* _ACTIVITÉS_
a) Dans le texte sur le pays foyen, jusqu'à quand cette activité intense et régulière s'est-elle maintenue ?
b) Poursuivez le texte sur le pays foyen à partir de sa dernière phrase.

Ajoutons que, quand on nettoyait la cheminée, on jetait les cendres dans le jardin.

Cette activité intense et régulière s’est maintenue jusqu’à la fin du 19e siècle. Il reste beaucoup de bois en pays foyen, mais ne nous faisons pas d’illusion : nous ne les verrons jamais comme ils le furent pendant des siècles : propres et entretenus.

Bon an, mal an, chacun avait le sentiment d’être redevable des bienfaits prodigués pas la nature. Les gens respectaient les productions de leurs terroirs et ce respect s’inscrivait dans les mentalités. Ils furent des écologistes avisés avant que ce mot existe, et plus encore : au début du 19e siècles, quand les catholiques et les protestants foyens affirmèrent leur foi avec force, ils proclamèrent que le spectacle de la nature, celle qu’ils avaient chaque jour sous les yeux, était une des preuves principales de l’existence de Dieu.

* _DONNÉES À ANALYSER_
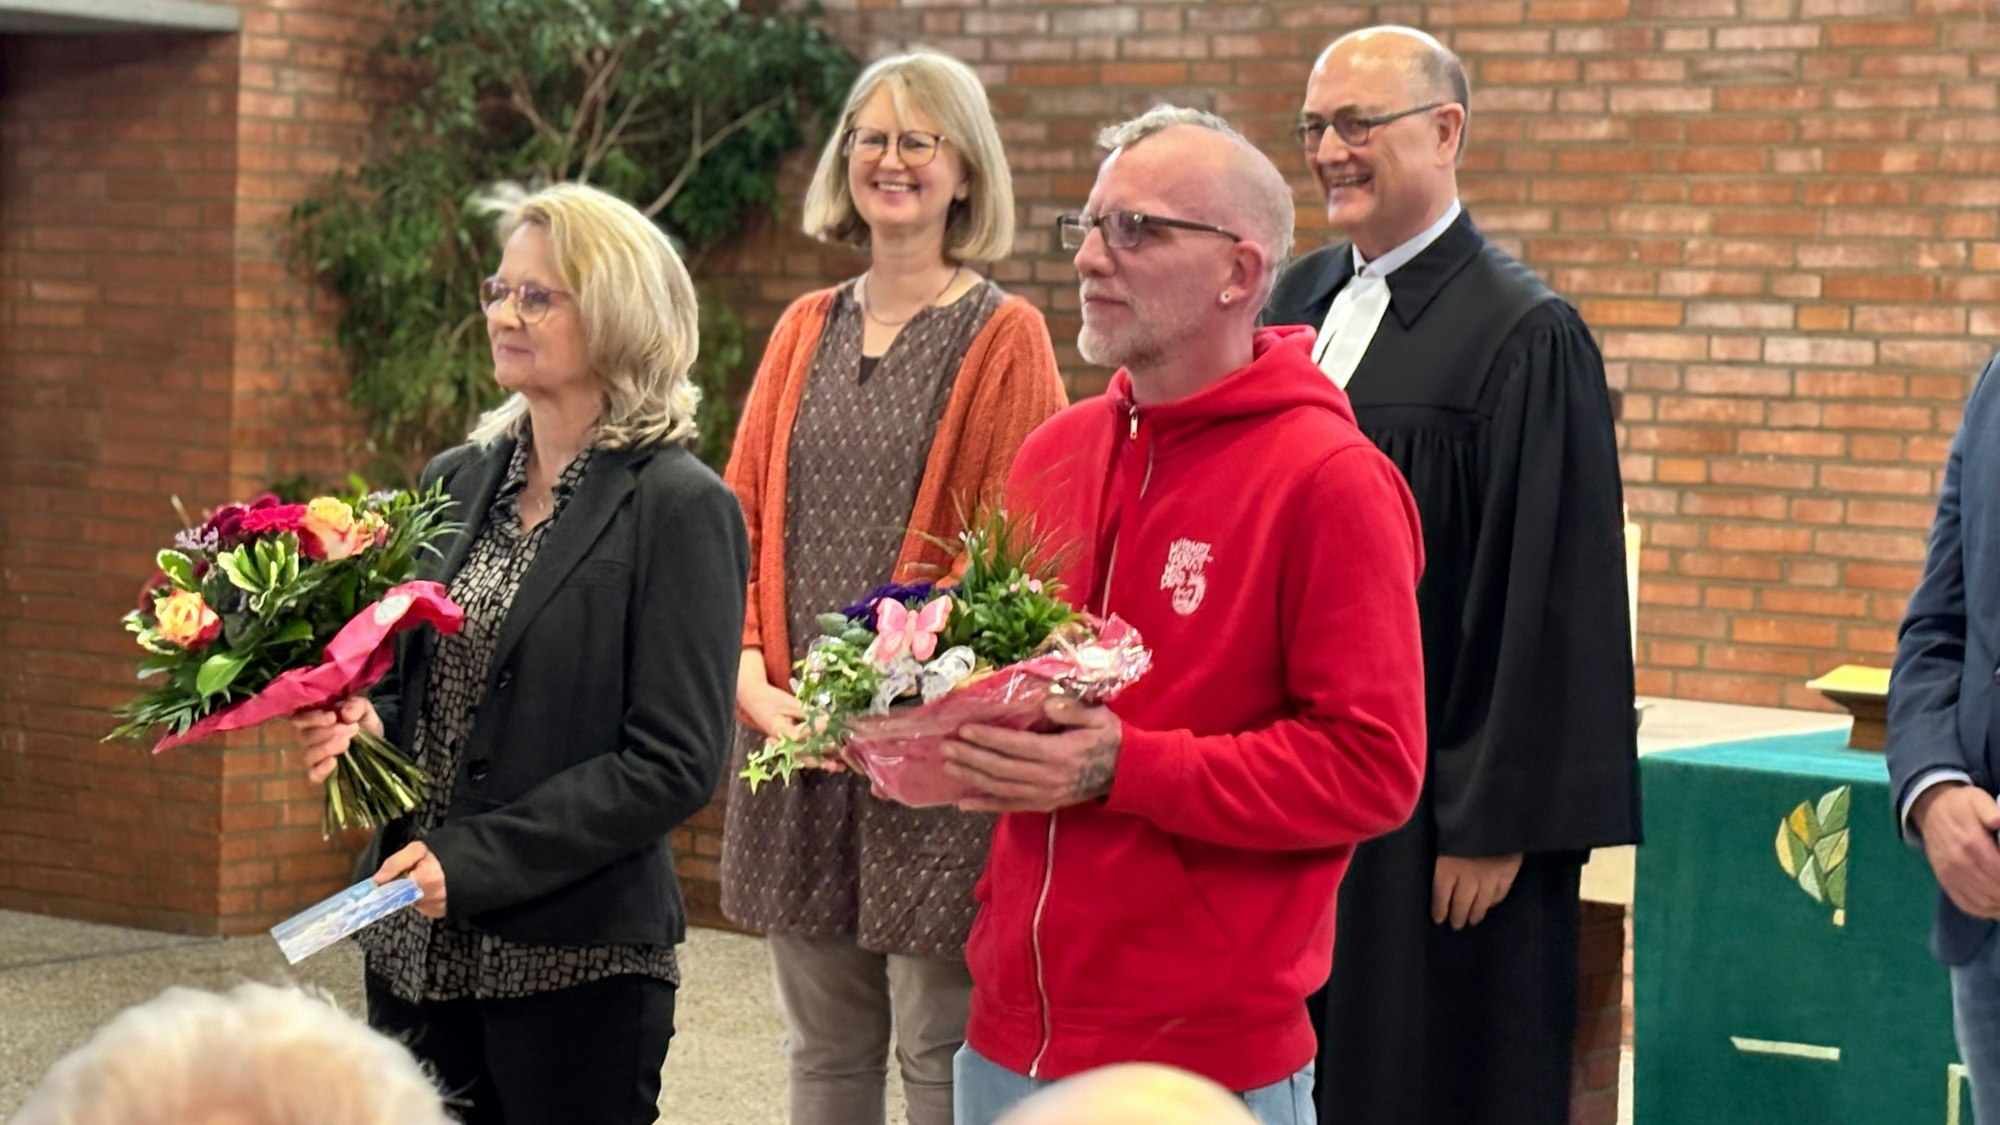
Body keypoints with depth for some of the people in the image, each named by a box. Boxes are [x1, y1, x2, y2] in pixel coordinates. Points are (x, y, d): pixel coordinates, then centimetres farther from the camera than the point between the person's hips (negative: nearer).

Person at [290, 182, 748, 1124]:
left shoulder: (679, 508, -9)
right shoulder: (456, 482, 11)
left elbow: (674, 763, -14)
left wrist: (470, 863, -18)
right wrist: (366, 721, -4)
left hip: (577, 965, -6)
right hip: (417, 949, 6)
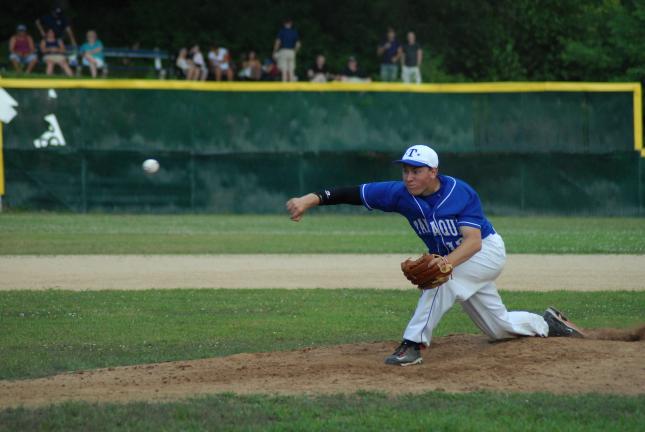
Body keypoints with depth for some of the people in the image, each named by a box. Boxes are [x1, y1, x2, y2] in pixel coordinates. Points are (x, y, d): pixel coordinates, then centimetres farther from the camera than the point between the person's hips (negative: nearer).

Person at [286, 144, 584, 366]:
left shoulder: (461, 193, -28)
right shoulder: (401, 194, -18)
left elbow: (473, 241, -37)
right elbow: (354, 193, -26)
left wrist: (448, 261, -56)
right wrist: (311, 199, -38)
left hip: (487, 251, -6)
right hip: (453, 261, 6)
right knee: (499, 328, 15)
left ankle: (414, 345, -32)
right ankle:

* _CORRIGÉ_
a) Jusqu'à la fin du 19e siècle.

b)
Pour profiter des repas et de la chaleur, la famille se retrouvait autour de la cheminée. Le feu accompagnait les discussions et les silences, les fâcheries et les moments de tendresse, les joies et la tristesse partagées. Les historiens ont abordé l’histoire de lieux de réunion aussi divers que les cafés, les cercles littéraires, les marchés, les édifices cultuels, les terrains de sport, etc... la liste serait longue. Je crois qu’ils ont oublié la cheminée, ce centre de réunion bien modeste qui, chaque jour, regroupait la famille et parfois ses invités. Grands parents, parents et enfants vivaient sous le même toit et le soir, tous se retrouvaient autour de la cheminée. Les archives n’évoquent jamais ces rencontres quotidiennes. Par contre, la littérature en donne de multiples descriptions.

L’âtre et le foyer évoquent une image des contes de Perrault ou de madame Leprince de Beaumont, celle de l’enfant perdu qui arrivait devant une maison surmontée d’une volute de fumée et voyait la lueur rassurante du feu. L’enfant se sentait sauvé parce qu‘il savait que quelqu’un se trouvait dans la maison pour entretenir le feu. Les romans d’autrefois regorgent d’informations sur l’importance de la cheminée dans la vie familiale.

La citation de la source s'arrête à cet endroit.